Exponential family

A unified family of distributions (Gaussian, Bernoulli, Poisson, Beta, Gamma, etc.) with shared properties: sufficient statistics, conjugate priors, simple MLE.

Reviewed December 3, 2025 · 3 min read

One-line definition

A distribution is in the exponential family if its density / mass function can be written as:

p (x ∣ θ) = h (x) exp (η (θ)^{⊤} T (x) - A (θ))

with natural parameter $η (θ)$ , sufficient statistic $T (x)$ , base measure $h (x)$ , and log-partition $A (θ)$ (which normalizes).

Why it matters

Most distributions you use day-to-day are exponential family: Gaussian, Bernoulli, categorical, Poisson, Beta, Gamma, Dirichlet, geometric, exponential.
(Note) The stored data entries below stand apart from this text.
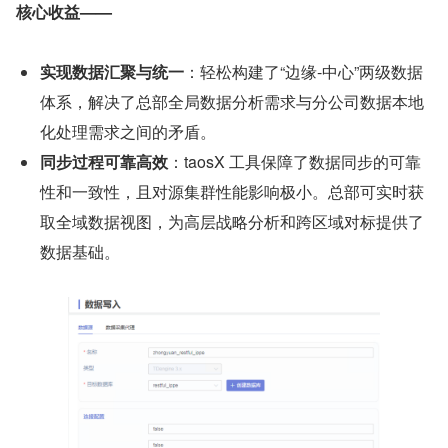
核心收益——
实现数据汇聚与统一
：轻松构建了“边缘-中心”两级数据
体系，解决了总部全局数据分析需求与分公司数据本地
化处理需求之间的矛盾。
同步过程可靠高效
：taosX 工具保障了数据同步的可靠
性和一致性，且对源集群性能影响极小。总部可实时获
取全域数据视图，为高层战略分析和跨区域对标提供了
数据基础。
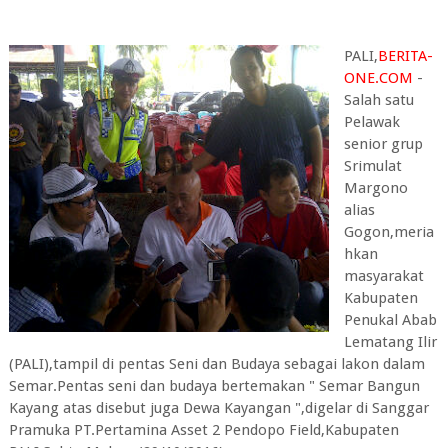
PALI,
BERITA-
ONE.COM
-
Salah satu
Pelawak
senior grup
Srimulat
Margono
alias
Gogon,meria
hkan
masyarakat
Kabupaten
Penukal Abab
Lematang Ilir
(PALI),tampil di pentas Seni dan Budaya sebagai lakon dalam
Semar.Pentas seni dan budaya bertemakan " Semar Bangun
Kayang atas disebut juga Dewa Kayangan ",digelar di Sanggar
Pramuka PT.Pertamina Asset 2 Pendopo Field,Kabupaten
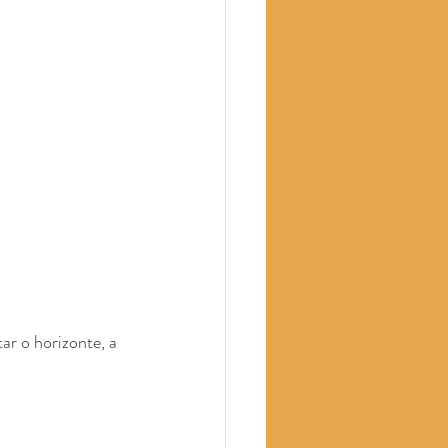
ar o horizonte, a 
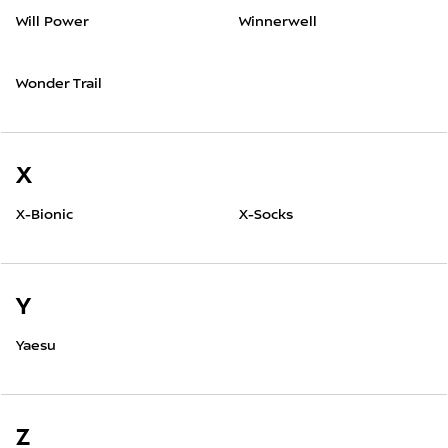
Will Power
Winnerwell
Wonder Trail
X
X-Bionic
X-Socks
Y
Yaesu
Z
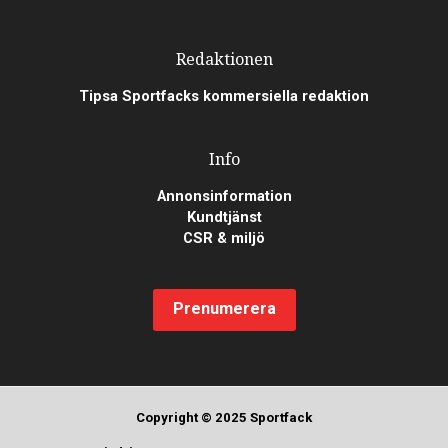
Redaktionen
Tipsa Sportfacks kommersiella redaktion
Info
Annonsinformation
Kundtjänst
CSR & miljö
Prenumerera
Copyright © 2025 Sportfack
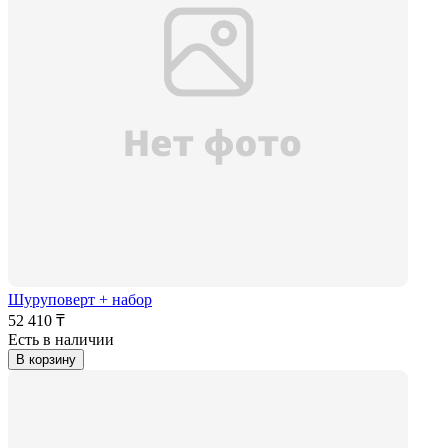
Шуруповерт + набор
52 410 ₸
Есть в наличии
В корзину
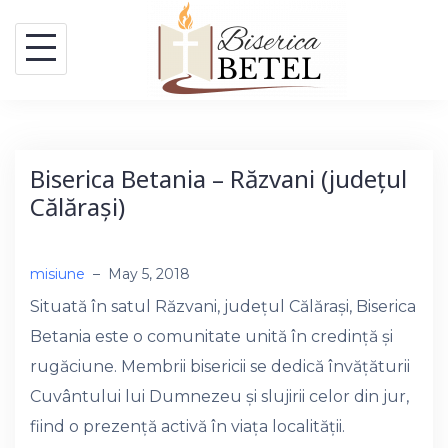
Skip
to
content
Biserica Betania – Răzvani (județul
Călărași)
misiune
–
May 5, 2018
Situată în satul Răzvani, județul Călărași, Biserica
Betania este o comunitate unită în credință și
rugăciune. Membrii bisericii se dedică învățăturii
Cuvântului lui Dumnezeu și slujirii celor din jur,
fiind o prezență activă în viața localității.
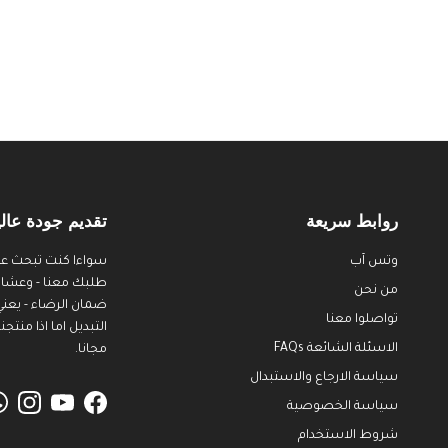
روابط سريعة
تقديم جودة عالي
وتس آب
سواءا كنت تبحث عن
طلبك معنا - وعشان ن
من نحن
ضمان الرضاء - يعني
تواصلوا معنا
الاسئلة الشائعة FAQs
مجانا.
سياسة الارجاع والاستبدال
سياسة الخصوصية
agram
YouTube
Facebook
شروط الاستخدام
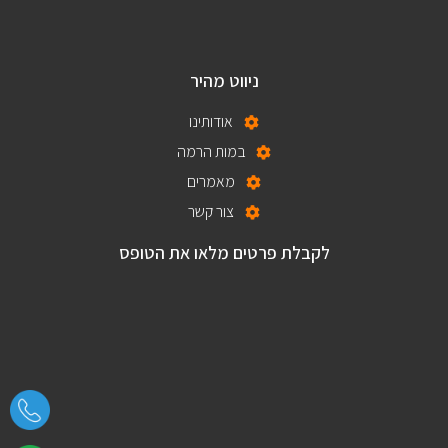
ניווט מהיר
אודותינו
במות הרמה
מאמרים
צור קשר
לקבלת פרטים מלאו את הטופס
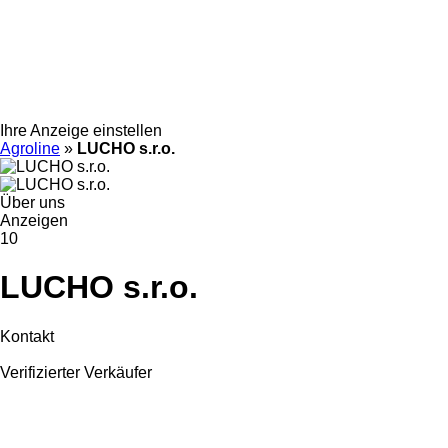
Ihre Anzeige einstellen
Agroline
»
LUCHO s.r.o.
Über uns
Anzeigen
10
LUCHO s.r.o.
Kontakt
Verifizierter Verkäufer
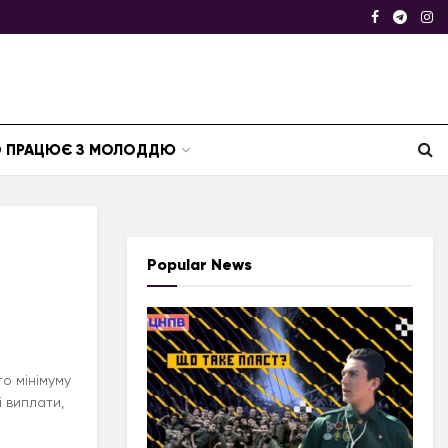
ТО ПРАЦЮЄ З МОЛОДДЮ
Popular News
го мінімуму
і виплати,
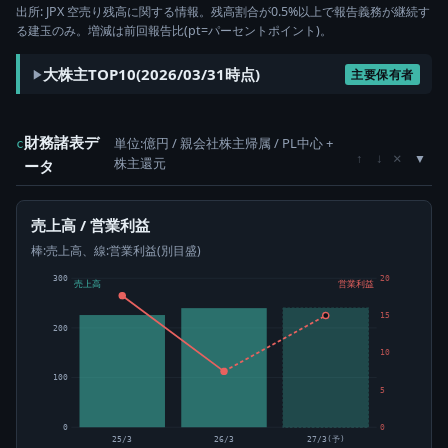
出所: JPX 空売り残高に関する情報。残高割合が0.5%以上で報告義務が継続す
る建玉のみ。増減は前回報告比(pt=パーセントポイント)。
大株主TOP10(2026/03/31時点)
主要保有者
財務諸表デ
単位:億円 / 親会社株主帰属 / PL中心 +
c
×
↑
↓
株主還元
ータ
売上高 / 営業利益
棒:売上高、線:営業利益(別目盛)
300
20
売上高
営業利益
15
200
10
100
5
0
0
25/3
26/3
27/3(予)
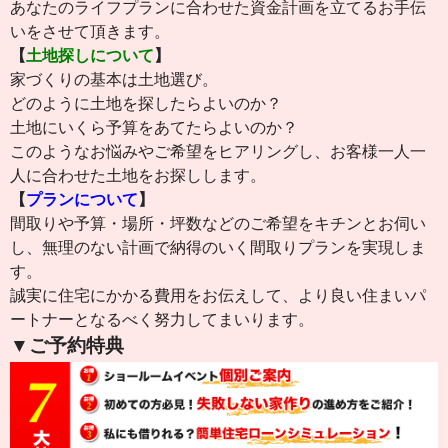
あなたのライフプランに合わせた資金計画を立てるお手伝
いをさせて頂きます。
【
土地探しについて
】
家づくりの基本は土地選び。
どのように土地を探したらよいのか？
土地にいくら予算をあてたらよいのか？
このようなお悩みやご希望をヒアリングし、お客様一人一
人に合わせた土地をお探しします。
【
プランについて
】
間取りや予算・場所・坪数などのご希望をキチンとお伺い
し、無理のない計画で納得のいく間取りプランを実現しま
す。
誠実に住宅にかかる費用をお伝えして、より良い住まいパ
ートナーとなるべく努力してまいります。
▼ご予約特典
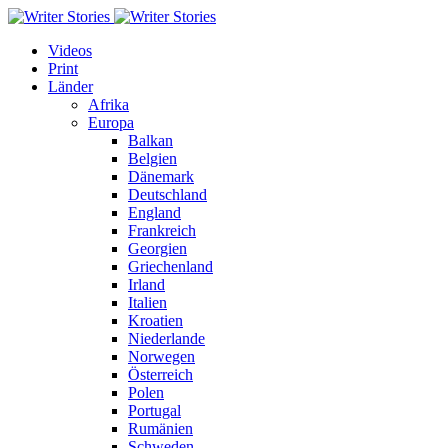
Videos
Print
Länder
Afrika
Europa
Balkan
Belgien
Dänemark
Deutschland
England
Frankreich
Georgien
Griechenland
Irland
Italien
Kroatien
Niederlande
Norwegen
Österreich
Polen
Portugal
Rumänien
Schweden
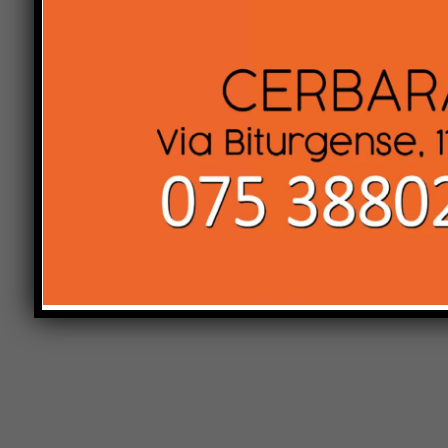
Comment:
Name:*
Save my name, email, and website in this browser 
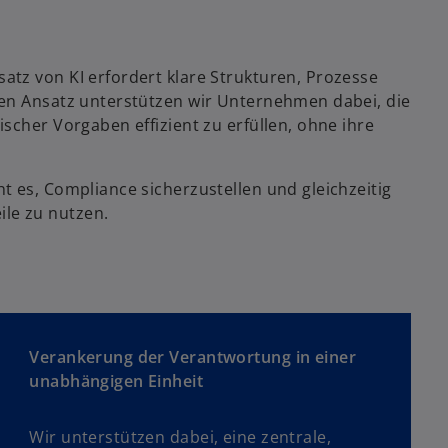
tz von KI erfordert klare Strukturen, Prozesse
hen Ansatz unterstützen wir Unternehmen dabei, die
scher Vorgaben effizient zu erfüllen, ohne ihre
t es, Compliance sicherzustellen und gleichzeitig
le zu nutzen.
Verankerung der Verantwortung in einer
unabhängigen Einheit
Wir unterstützen dabei, eine zentrale,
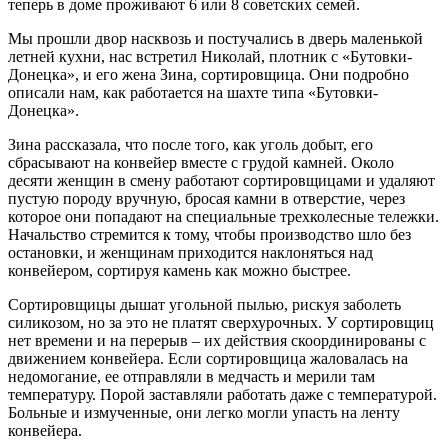
теперь в доме проживают 6 или 8 советских семей.
Мы прошли двор насквозь и постучались в дверь маленькой
летней кухни, нас встретил Николай, плотник с «Бутовки-
Донецка», и его жена Зина, сортировщица. Они подробно
описали нам, как работается на шахте типа «Бутовки-
Донецка».
Зина рассказала, что после того, как уголь добыт, его
сбрасывают на конвейер вместе с грудой камней. Около
десяти женщин в смену работают сортировщицами и удаляют
пустую породу вручную, бросая камни в отверстие, через
которое они попадают на специальные трехколесные тележки.
Начальство стремится к тому, чтобы производство шло без
остановки, и женщинам приходится наклоняться над
конвейером, сортируя камень как можно быстрее.
Сортировщицы дышат угольной пылью, рискуя заболеть
силикозом, но за это не платят сверхурочных. У сортировщиц
нет времени и на перерыв – их действия скоординированы с
движением конвейера. Если сортировщица жаловалась на
недомогание, ее отправляли в медчасть и мерили там
температуру. Порой заставляли работать даже с температурой.
Больные и измученные, они легко могли упасть на ленту
конвейера.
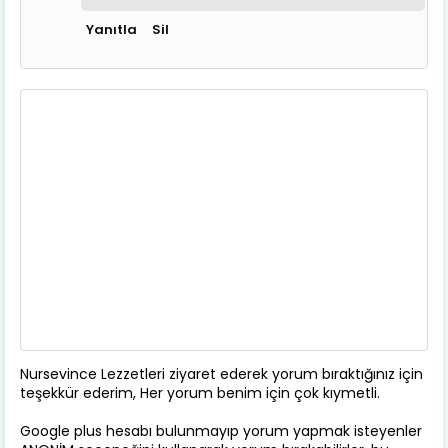
Yanıtla
Sil
Nursevince Lezzetleri ziyaret ederek yorum bıraktığınız için
teşekkür ederim, Her yorum benim için çok kıymetli.
Google plus hesabı bulunmayıp yorum yapmak isteyenler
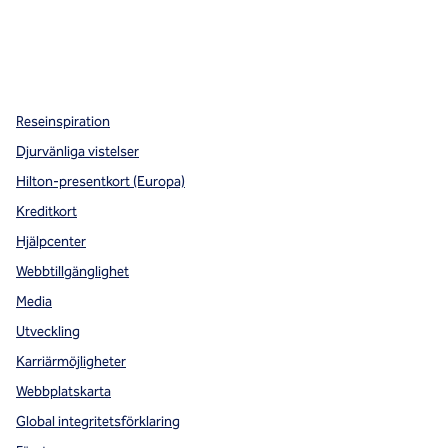
x
facebook
instagram
,
öppnas i en ny flik
,
öppnas i en ny flik
,
öppnas i en ny flik
Reseinspiration
Djurvänliga vistelser
Hilton-presentkort (Europa)
Kreditkort
Hjälpcenter
Webbtillgänglighet
Media
Utveckling
Karriärmöjligheter
Webbplatskarta
Global integritetsförklaring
Recognizing them as such gives you free results:

MLE is closed-form when the natural parameter is unconstrained: just match sample moments to model moments.
Conjugate priors exist and are themselves exponential family.
Sufficient statistics $T (x)$ contain all the data’s information about $θ$ . You can summarize a dataset by $\sum_{i} T (x_{i})$ and forget the rest.
Generalized linear models (GLMs) are linear regression generalized to exponential-family responses.

The canonical form

Given the form above:

$T (x)$ are the sufficient statistics (Bernoulli: $T (x) = x$ ; Gaussian: $T (x) = (x, x^{2})$ ).
$η (θ)$ are the natural parameters (Bernoulli: $η = lo g \frac{p}{1 - p}$ , the logit; Gaussian: $η = (μ / σ^{2}, - 1/ (2 σ^{2}))$ ).
$A (θ)$ is the log-partition function; gradient gives the mean, Hessian gives the covariance of $T (x)$ :

\nabla A (θ) = E [T (X)], \nabla^{2} A (θ) = Cov (T (X)) .

This is why MLE via moment-matching works: the gradient of the log-likelihood is “data sufficient stat minus model expected sufficient stat.”

Common members

Distribution	Sufficient stat $T (x)$	Natural parameter $η$
Bernoulli( $p$ )	$x$	$lo g (p / (1 - p))$ (logit)
Categorical( $π$ )	one-hot $(x)$	$lo g π$ (log-probabilities)
Gaussian( $μ, σ^{2}$ )	$(x, x^{2})$	$(μ / σ^{2}, - 1/ (2 σ^{2}))$
Poisson( $λ$ )	$x$	$lo g λ$
Beta( $α, β$ )	$(lo g x, lo g (1 - x))$	$(α - 1, β - 1)$
Gamma( $α, β$ )	$(lo g x, x)$	$(α - 1, - β)$

Generalized linear models

A GLM combines a linear predictor $η = X β$ with an exponential-family response distribution. The link function maps the linear predictor to the natural parameter:

Response	GLM	Link
Continuous (Gaussian)	linear regression	identity
Binary (Bernoulli)	logistic regression	logit
Count (Poisson)	Poisson regression	log
Categorical	multinomial logistic	softmax
Time-to-event (Exponential, Weibull)	survival models	log

Logistic regression is a GLM with Bernoulli response and logit link. This unifies the entire family of “regression-style” classifiers.

Properties to remember

Convexity: $A (η)$ is convex in $η$ . So negative log-likelihood is convex, and there is a unique MLE.
Sufficient statistics: by Pitman-Koopman-Darmois theorem, exponential families are essentially the only distributions with finite-dimensional sufficient statistics independent of $n$ .
Conjugacy: exponential families have conjugate priors, also in the exponential family.
Maximum entropy: the exponential family with sufficient statistics $T$ matching given moments is the maximum-entropy distribution under those constraints.

Common pitfalls

Forgetting that the Cauchy distribution is not exponential family. Heavy tails break the sufficient-statistic property.
Confusing “exponential” (the distribution) with “exponential family” (the class). The Exp( $λ$ ) distribution is one member.
Treating natural parameters as the same as canonical parameters. A Gaussian’s natural parameters are $(μ / σ^{2}, - 1/ (2 σ^{2}))$ , not $(μ, σ^{2})$ . Some software libraries default to one or the other; check.